Un jeune homme de 23 ans jugé pour des violences aggravées commises sur un policier. En 2020, une violente rixe avait éclaté sur la place Foch de Saint-Omer, dans la nuit du 21 au 22 juin, le soir de la fête de la musique. Et un policier a été violemment agressé. L’agresseur présumé était donc jugé ce mardi au tribunal de Saint-Omer. 

C’est une scène particulièrement violente qui s’est déroulée en marge de la fête de la musique. Deux groupes d’individus qui se bagarrent furieusement sur la place Foch, à coup de tables et de bouteilles. On est aux alentours de minuit et la violence fait rage quand les policiers arrivent sur place. Un agent de la BAC voit alors un jeune homme porter une table et la jeter. L’individu s’approche alors du policier qui se saisit de sa bombe lacrymogène, l’utilise, mais reçoit un coup violent sur la joue gauche. Avec son collègue, ils commencent à poursuivre l’agresseur ainsi que deux autres individus, avant de devoir s’arrêter en raison de sa blessure trop importante.

Bilan : 40 points de suture, trois dents cassées, une cicatrice qu’il gardera à vie, une sensibilité perdue au niveau de la mâchoire et encore d’importantes séquelles psychologiques. Il est toujours en arrêt maladie. La blessure aurait sans doute été causée par un coup porté avec un tesson de bouteille.

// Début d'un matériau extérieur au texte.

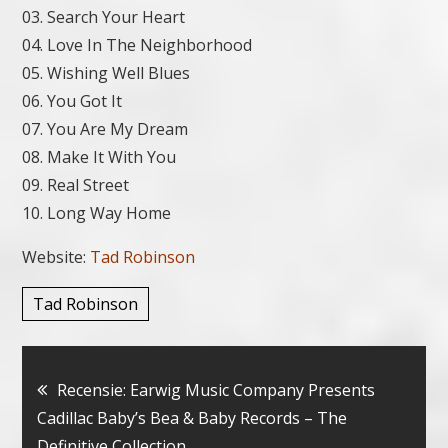
03. Search Your Heart
04. Love In The Neighborhood
05. Wishing Well Blues
06. You Got It
07. You Are My Dream
08. Make It With You
09. Real Street
10. Long Way Home
Website:
Tad Robinson
Tad Robinson
Bericht
Recensie: Earwig Music Company Presents
Cadillac Baby’s Bea & Baby Records – The
navigatie
Definitive Collection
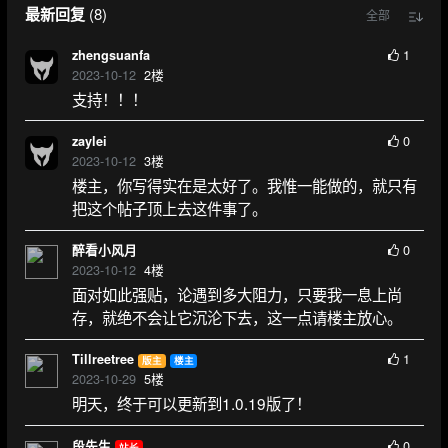
最新回复
(
8
)
全部
1
zhengsuanfa
2023-10-12
2
楼
支持！！！
0
zaylei
2023-10-12
3
楼
楼主，你写得实在是太好了。我惟一能做的，就只有
把这个帖子顶上去这件事了。
0
醉看小风月
2023-10-12
4
楼
面对如此强贴，论遇到多大阻力，只要我一息上尚
存，就绝不会让它沉沦下去，这一点请楼主放心。
1
Tillreetree
版主
楼主
2023-10-29
5
楼
明天，终于可以更新到1.0.19版了！
0
段先生
站长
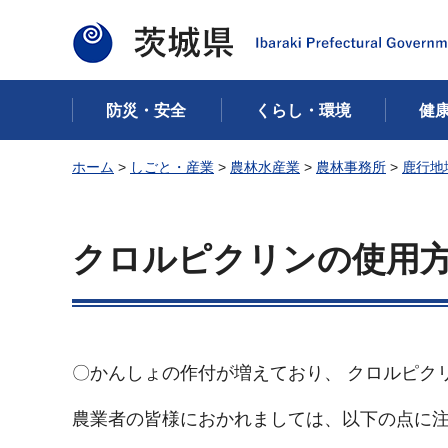
茨城県
防災・安全
くらし・環境
健
ホーム
>
しごと・産業
>
農林水産業
>
農林事務所
>
鹿行地
クロルピクリンの使用
〇かんしょの作付が増えており、 クロルピク
農業者の皆様におかれましては、以下の点に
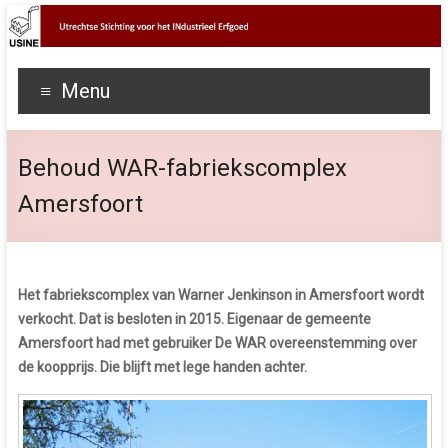
Menu
Behoud WAR-fabriekscomplex
Amersfoort
Het fabriekscomplex van Warner Jenkinson in Amersfoort wordt
verkocht. Dat is besloten in 2015. Eigenaar de gemeente
Amersfoort had met gebruiker De WAR overeenstemming over
de koopprijs. Die blijft met lege handen achter.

Après des investigations, qui s’appuient notamment sur la vidéosurveillance et sur le témoignage des policiers, c’est donc un jeune homme originaire de Côte d’Ivoire qui a été mis en examen.

Au tribunal ce mardi, ce dernier maintient qu’il n’a porté aucun coup aux policiers, même s’il était bien présent place Foch et participait à la bagarre ce soir-là. De son côté, le policier victime de cette violence est formel : il reconnaît l’individu, particulièrement par sa carrure. L’avocat de la défense s’interroge : est-ce suffisant pour attester que l’accusé est bien coupable ? Pour le procureur, en tout cas, aucun doute. Il a requis 24 mois de prison et 10 ans d’interdiction de paraître sur le territoire français.

Le délibéré sera rendu le 1er février.